SİYAJİN İLE ŞİYAR (11.BÖLÜM)
İdeallerimizi De Seviyoruz;
Aşk nasıl bir duygu diye düşündü daha on beşinde. O güne kadar bu duyguyla hiç tanışmamıştı. Bu topraklardaki aşk başka biçimde hayat buluyordu. Mezopotamya aşklar coğrafyasıydı, ama artık kökleri kurutulmuştu. “Aslında aşkı geliştirmesini de bilmiyorsunuz” demişti Rojhat’ın en çok sevdiği Bilge.
Ancak bu topraklar sancılıydı. Yaralıydı ve yaralıyordu. Her ikisini de getirdiler. Son sözlerini söyleyeceklerdi ve söylediler:
Biz kızgın değiliz. Birbirimizi de, bizi ortak idealler etrafında birleştireni de seviyoruz. Tercihe zorlamayı doğru bulmuyoruz. Siz ancak sevdiğinizde, bizleri anlarsınız, dediler. Bunları kadın söyledi.
Erkek suskunluğu seçmişti. Belki de öyle gerekiyordu. O zaten beş bin yıldır konuşuyordu. Belki de ilk kez susması gereken yerde susmuştu. Kadınla bakışıp gülümsediler. Kurşunlar namluya sürüldü. Bunu yapanın elleri titremeye ve yüzündeki çizgiler değişmeye başladı. Başını eğdi. Birbirinin gözlerine bakanlar “biz kazandık” der gibiydiler.
Son isteğiniz, dedi silahı elinde tutan.
Kadın: Birbirimizin elini tutmak istiyoruz, dedi.

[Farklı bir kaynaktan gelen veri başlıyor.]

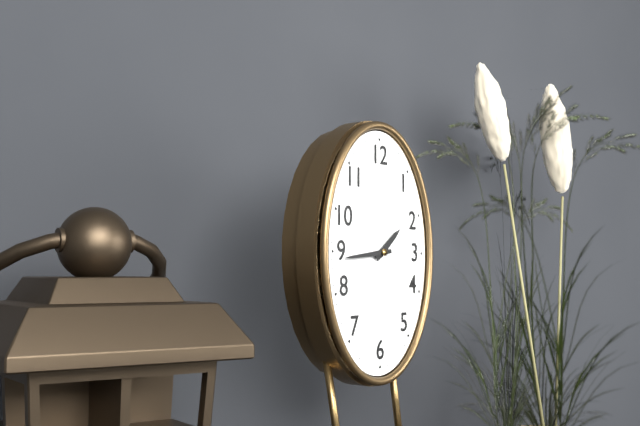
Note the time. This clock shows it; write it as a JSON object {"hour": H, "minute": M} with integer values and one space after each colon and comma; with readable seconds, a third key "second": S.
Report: {"hour": 1, "minute": 44}
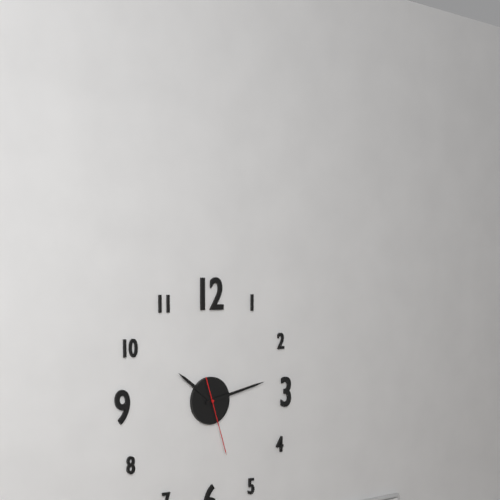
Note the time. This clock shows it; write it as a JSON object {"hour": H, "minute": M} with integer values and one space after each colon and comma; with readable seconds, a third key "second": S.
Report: {"hour": 10, "minute": 13, "second": 27}
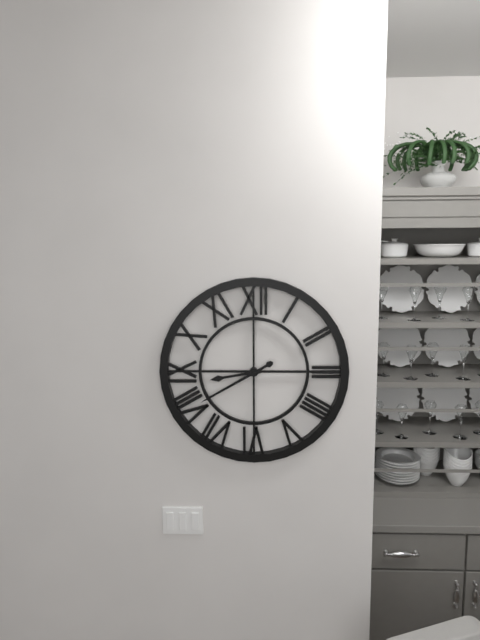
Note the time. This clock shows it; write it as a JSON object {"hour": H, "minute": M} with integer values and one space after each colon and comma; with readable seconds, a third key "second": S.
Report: {"hour": 8, "minute": 40}
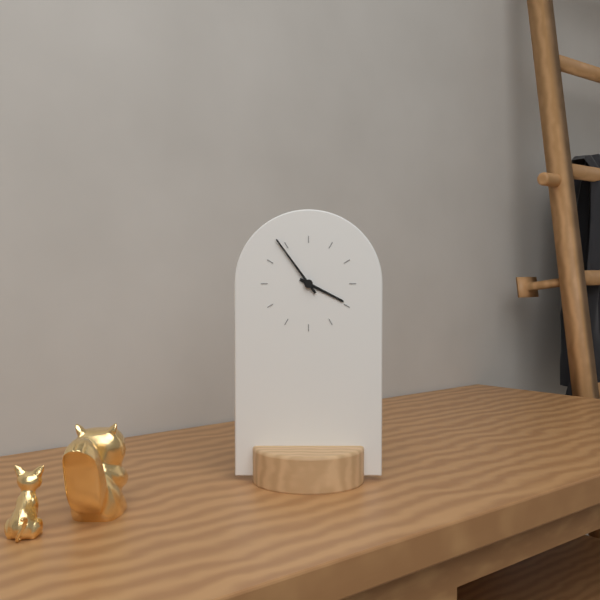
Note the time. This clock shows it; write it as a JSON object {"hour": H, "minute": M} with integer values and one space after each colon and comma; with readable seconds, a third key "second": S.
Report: {"hour": 3, "minute": 54}
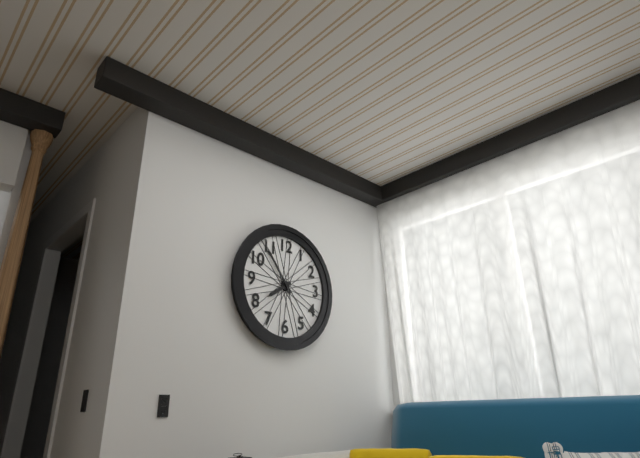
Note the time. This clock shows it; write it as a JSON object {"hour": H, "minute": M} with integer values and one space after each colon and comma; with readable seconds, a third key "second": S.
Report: {"hour": 7, "minute": 54}
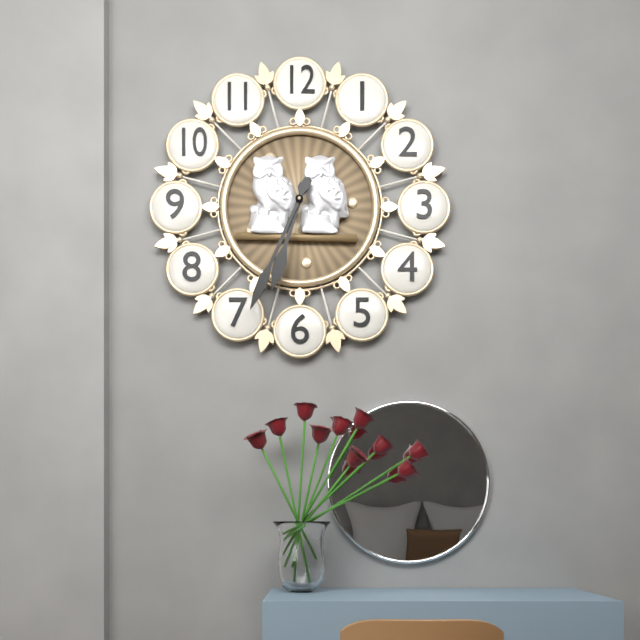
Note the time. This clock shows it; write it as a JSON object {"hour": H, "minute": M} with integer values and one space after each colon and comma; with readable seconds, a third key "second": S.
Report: {"hour": 6, "minute": 34}
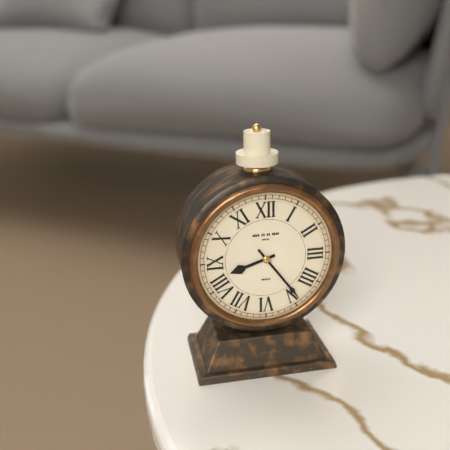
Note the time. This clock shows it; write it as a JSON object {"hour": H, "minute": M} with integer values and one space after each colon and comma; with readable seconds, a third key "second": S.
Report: {"hour": 8, "minute": 24}
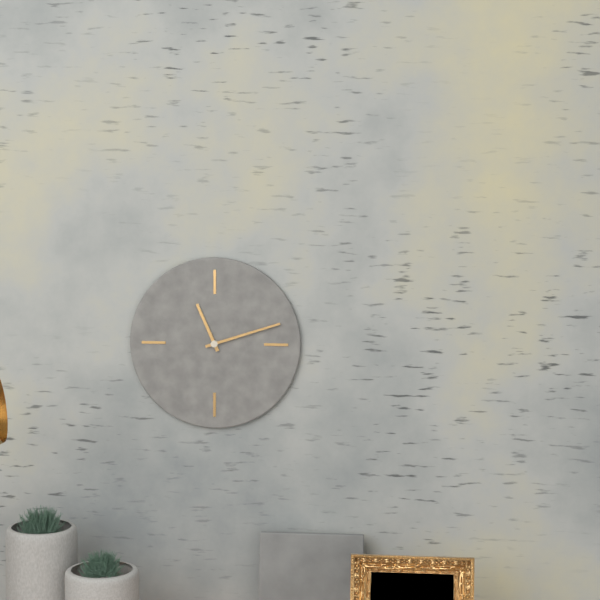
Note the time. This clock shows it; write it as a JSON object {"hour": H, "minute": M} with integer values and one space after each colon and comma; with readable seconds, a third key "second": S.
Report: {"hour": 11, "minute": 12}
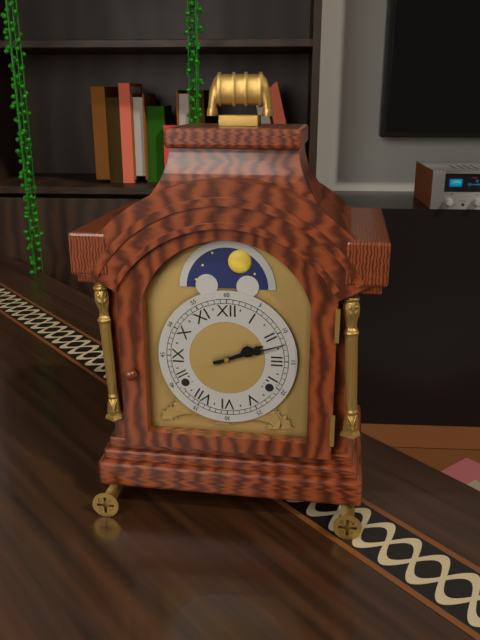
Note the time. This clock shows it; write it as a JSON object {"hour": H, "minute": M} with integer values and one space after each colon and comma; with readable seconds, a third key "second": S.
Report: {"hour": 2, "minute": 12}
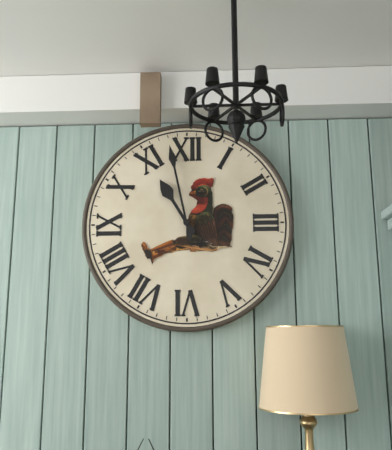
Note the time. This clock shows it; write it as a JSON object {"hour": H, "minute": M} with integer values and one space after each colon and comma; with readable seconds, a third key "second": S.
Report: {"hour": 10, "minute": 58}
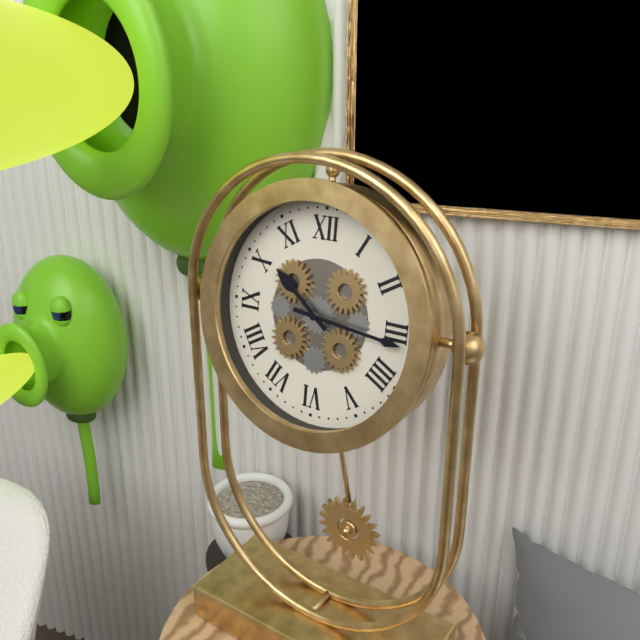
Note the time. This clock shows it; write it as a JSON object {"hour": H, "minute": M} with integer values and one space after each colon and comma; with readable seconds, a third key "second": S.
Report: {"hour": 10, "minute": 16}
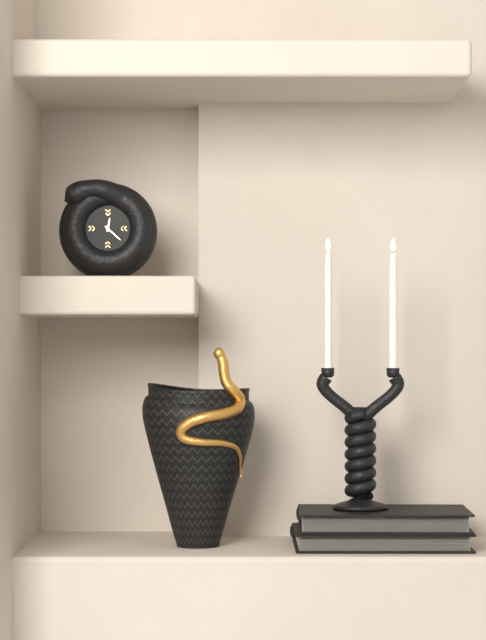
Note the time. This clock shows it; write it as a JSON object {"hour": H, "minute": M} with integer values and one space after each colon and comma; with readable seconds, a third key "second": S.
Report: {"hour": 12, "minute": 22}
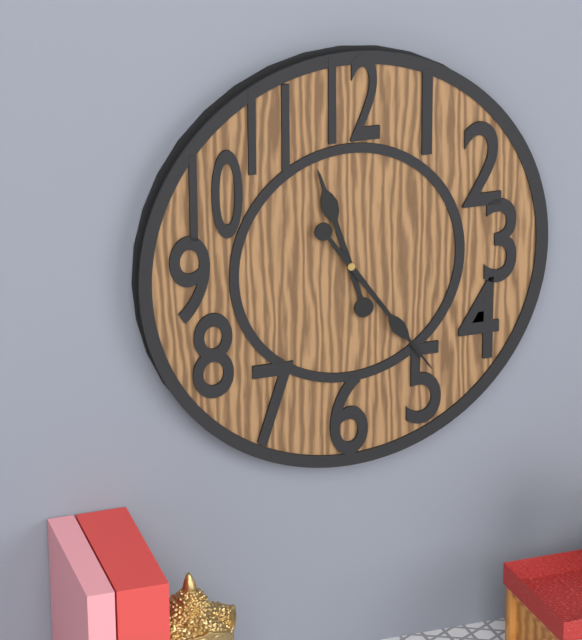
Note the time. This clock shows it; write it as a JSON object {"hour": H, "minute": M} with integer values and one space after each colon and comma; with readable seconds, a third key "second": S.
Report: {"hour": 11, "minute": 24}
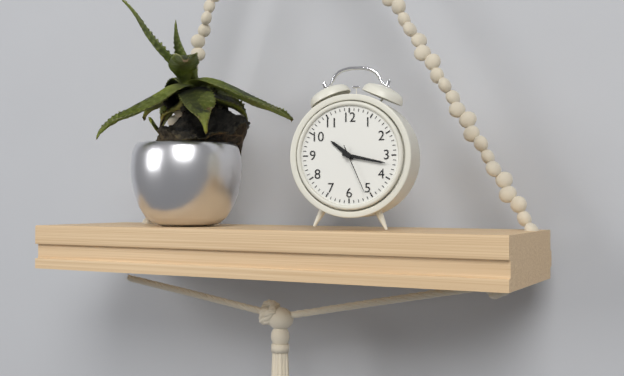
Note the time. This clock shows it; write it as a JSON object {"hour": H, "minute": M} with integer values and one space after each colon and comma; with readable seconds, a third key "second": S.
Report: {"hour": 10, "minute": 17, "second": 26}
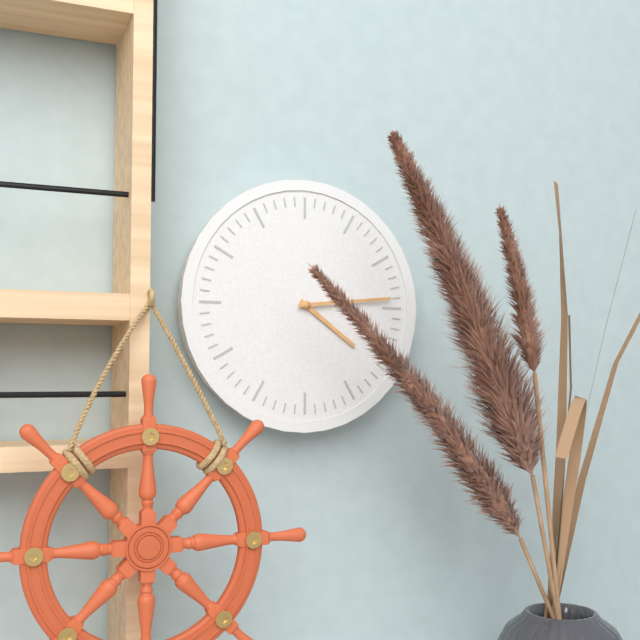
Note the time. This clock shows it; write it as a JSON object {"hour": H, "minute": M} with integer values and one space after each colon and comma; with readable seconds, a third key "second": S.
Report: {"hour": 4, "minute": 14}
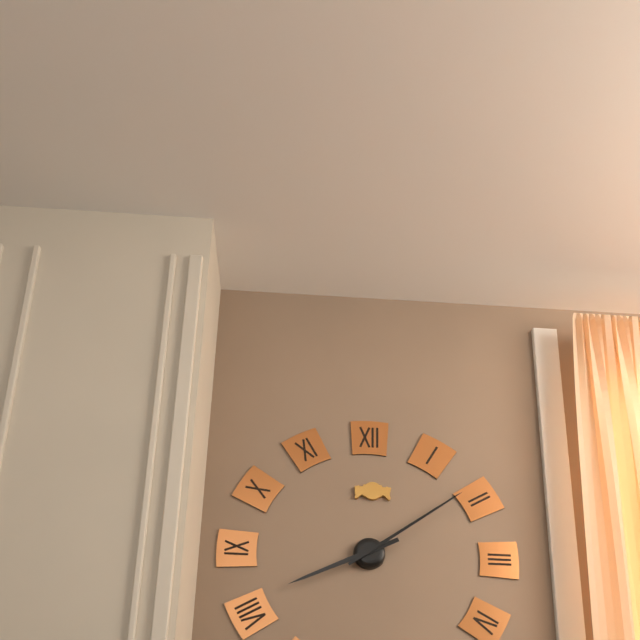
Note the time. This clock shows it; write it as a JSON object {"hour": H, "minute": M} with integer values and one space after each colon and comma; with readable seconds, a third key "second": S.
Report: {"hour": 8, "minute": 9}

“Yok” diyemedi silahlı olan. Sonra da, “biraz su getirin arkadaşlara” dedi. Evet,“arkadaşlara” dedi. Buna sevindiler. “Düşman görülmüyoruz”dediler.
Erkekler geriye çekildiler. Sert yüzlü bir kadın:
Ne bekliyorsunuz dedi.
‘Suçlu kadın’ ona dönerek:
İstiyoruz ki sen ayırasın bizi, dedi. Ölüme gidenlerin son isteğine kim ne diyebilirdi ki.“Yok demem”, dedi somurtkan yüzlü olan ve öne çıktı.
Sonra ‘suçlu’ erkek:
Biz kendimizi cezalandıralım, sonra pişmanlık duymayasınız diye, demişti. Yeniden birbirine baktılar. “Herkese selam söyleyin, kimseye kızgın değiliz” dediler. Ve yere düştüler. İki güm sesi duyuldu. Yan yana gömdüler. Saygıyla gömdüler. On beşinde bir çocuk vardı. Bakışları hep o kadındaydı. Kadın ona gülümsüyordu. Kadın yere düşünce çocuğun boğazı düğümlendi. Uzaklaştı oradan.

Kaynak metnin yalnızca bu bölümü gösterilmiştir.